■ Activities
1 > Reproduce the passage of the essay on corruption and beach sand that runs from "I can hear some" to "end to crime.".
2 > Name every color that the essay on corruption and beach sand gives for the sand at the beach near Gialos.
3 > Write a continuation of the essay on corruption and beach sand, picking up after its final sentence.

Start of Exercise text

I can hear some reading this already rail at how ludicrous it is to hold taking a pencil from the office as comparable to cash for access accusations against King Charles. The access that the king grants by accepting large sums of money, on which no tax is ever paid, does far more harm than “accidentally on purpose” allowing a few pencils to slip into a briefcase. There can be no question but that the enormity of the crime is much greater in the one case than in the other, and it would be a never-ending task to pursue each and every breach of standards of low magnitude, since the resources thus tied up in petty cases would be unavailable to pursue major cases. The resources are limited, so must be put to work where they can achieve the greatest effect. No matter how many resources are available, there will never be an end to crime.
The perception in today’s world, however, is that corruption is indeed ever-present and in all places. The petty criminal has a ready retort: get a life. Those observing pursuit of the petty criminal have one too: a necessary evil. But what retorts are at hand for the failure or otherwise to pursue “big fish”?
Plenty of big fish in the sea. Sand to Till.
Nearby to Gialos on the island of Crete, there is a well-loved beach called “The Blue Lagoon”. I’ve visited it and waded for the first time ever in a so-called “waddy”, a shallow part of the sea no deeper than the knees, by which one could cross from one part of the beach to the other without swimming. The sand is a glorious mix of gold, red and black and, so I’ve heard, is very valued among sand collectors, or arenophiles. There are numerous boards erected at the beach in a multiplicity of languages beseeching visitors to kindly not take away samples of sand when they leave the beach for, the signs advise, if they did, there would one day be no sand left at the beach. The sand is the product of erosion by the sea of the sedimentary rocks that lie beneath the waves. It is a product of nature, created by nature and enjoyed by mankind. But the beach at Gialos is not “nature”, it belongs to the local authority, which makes it available for use by all and sundry – there is no entrance charge, and even the car park is free. What harm can taking home a bucket of sand do?
Despite the fact that the sand is constantly being created (the point would be even stronger were that not the case), it probably isn’t being created at a rate that would allow every last visitor to take some with impunity, and not impinge on the amount remaining for others to enjoy. Indeed the sign is correct: if everyone took some, there would soon be none left. What’s more, the sand is not a saleable commodity that its owner is placing on the market as “for sale”: the problem lies in the fact that it is free to be used and enjoyed and it is also saleable in the hands of arenophiles. There exists a market on which sands of the world are exchanged or sold by enthusiasts of the mineral. The sign is intended to discourage arenophiles from taking the sand for personal use or sale. But there is nothing stopping arenophiles from taking as much as they please. It is an uncontrolled bond of trust.

End of Exercise text
Start of Listed entries

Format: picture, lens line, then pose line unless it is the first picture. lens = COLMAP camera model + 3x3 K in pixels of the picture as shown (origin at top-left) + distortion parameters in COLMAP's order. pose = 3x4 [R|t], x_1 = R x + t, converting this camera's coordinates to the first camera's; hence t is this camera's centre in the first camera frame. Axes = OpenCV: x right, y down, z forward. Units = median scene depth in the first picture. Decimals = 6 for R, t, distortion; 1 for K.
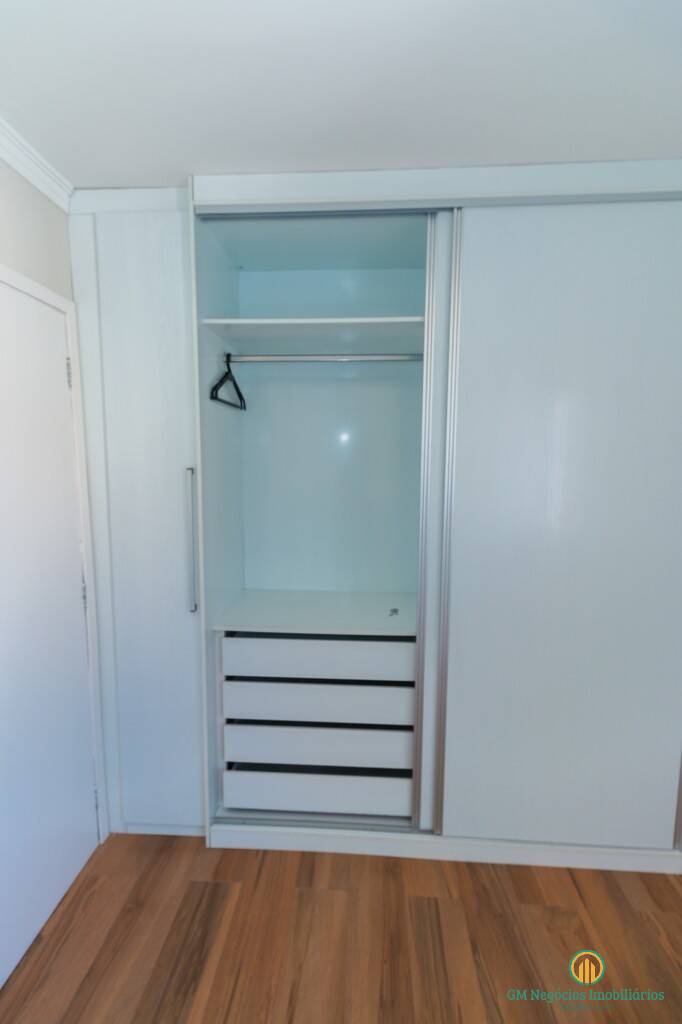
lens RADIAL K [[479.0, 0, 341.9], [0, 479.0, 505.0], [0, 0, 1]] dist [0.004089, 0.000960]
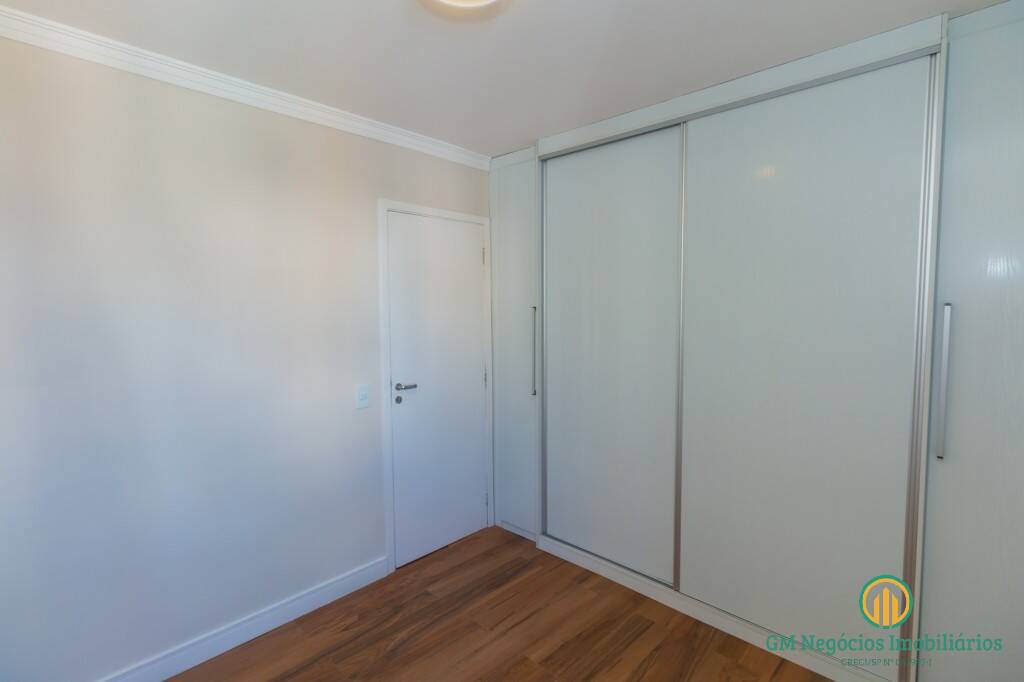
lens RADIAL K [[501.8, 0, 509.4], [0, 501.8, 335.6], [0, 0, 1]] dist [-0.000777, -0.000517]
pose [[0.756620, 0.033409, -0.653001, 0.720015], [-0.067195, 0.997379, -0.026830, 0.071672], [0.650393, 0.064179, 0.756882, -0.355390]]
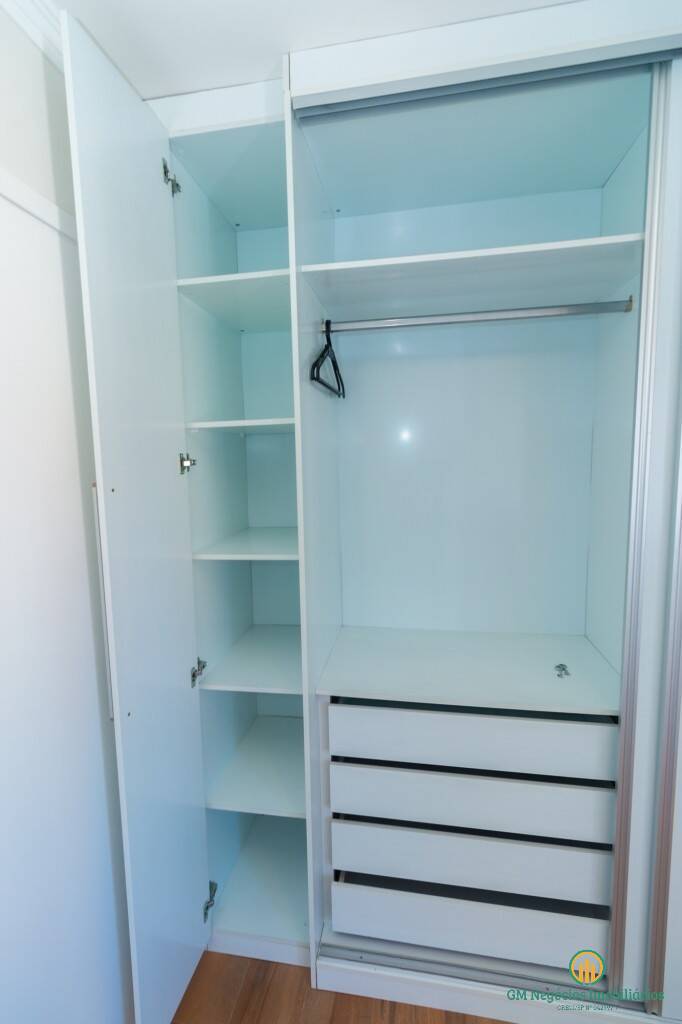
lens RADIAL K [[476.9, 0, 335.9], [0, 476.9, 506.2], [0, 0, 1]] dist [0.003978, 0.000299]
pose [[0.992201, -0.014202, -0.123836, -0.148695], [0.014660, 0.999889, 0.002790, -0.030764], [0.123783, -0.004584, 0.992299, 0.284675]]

End of Listed entries

■ Task-by-task outputs
1 >
I can hear some reading this already rail at how ludicrous it is to hold taking a pencil from the office as comparable to cash for access accusations against King Charles. The access that the king grants by accepting large sums of money, on which no tax is ever paid, does far more harm than “accidentally on purpose” allowing a few pencils to slip into a briefcase. There can be no question but that the enormity of the crime is much greater in the one case than in the other, and it would be a never-ending task to pursue each and every breach of standards of low magnitude, since the resources thus tied up in petty cases would be unavailable to pursue major cases. The resources are limited, so must be put to work where they can achieve the greatest effect. No matter how many resources are available, there will never be an end to crime.

2 > Gold, red and black.

3 >
What the sign therefore does is not prevent theft of sand but prick the consciences of those who, in general and on the whole, adhere to such rules as are laid down on their conduct. It raises awareness of the problem of sand theft, its possible consequences and, ultimately the simple mantra that “what’s not yours to take should not be taken”. On the devoted arenophile possessed of a criminal streak it has no effect whatsoever and the lack of controls suggests that the local authority is prepared to accept a certain loss of its sand provided that remains within the bounds of the irrepressibly criminal and doesn’t seep into the generally law-abiding. For as long as the criminal thieves of sand do not make a public display of their act, this “control mechanism” will normally be sufficient. The danger comes when the thieves make a display of their act, and are observed by the law-abiding, who then ask themselves, “Why am I so law-abiding? See the areonphile – he takes sand without compunction, and what’s more he suffers no penalty for his crime.” Both the criminal and the law-abiding bather will be aware that, should a police patrol pass by and see either of them hauling a bucket of sand up from the beach, they could have to face the consequences. At best, they’d be asked to return the sand to the beach. At worst they could be fined. That would lie in the discretion of the police officers who caught them. In fact, they could be allowed to go home with the sand, even if caught. What determines, then, the decision by the law-abiding to follow the criminal’s example? And what determines the punishment meted out, if any, by the police?
The sign is erected based on certain assumptions:
- Signs stating prohibitions are generally adhered to.
- Once made aware of a prohibition, most people will stick to it.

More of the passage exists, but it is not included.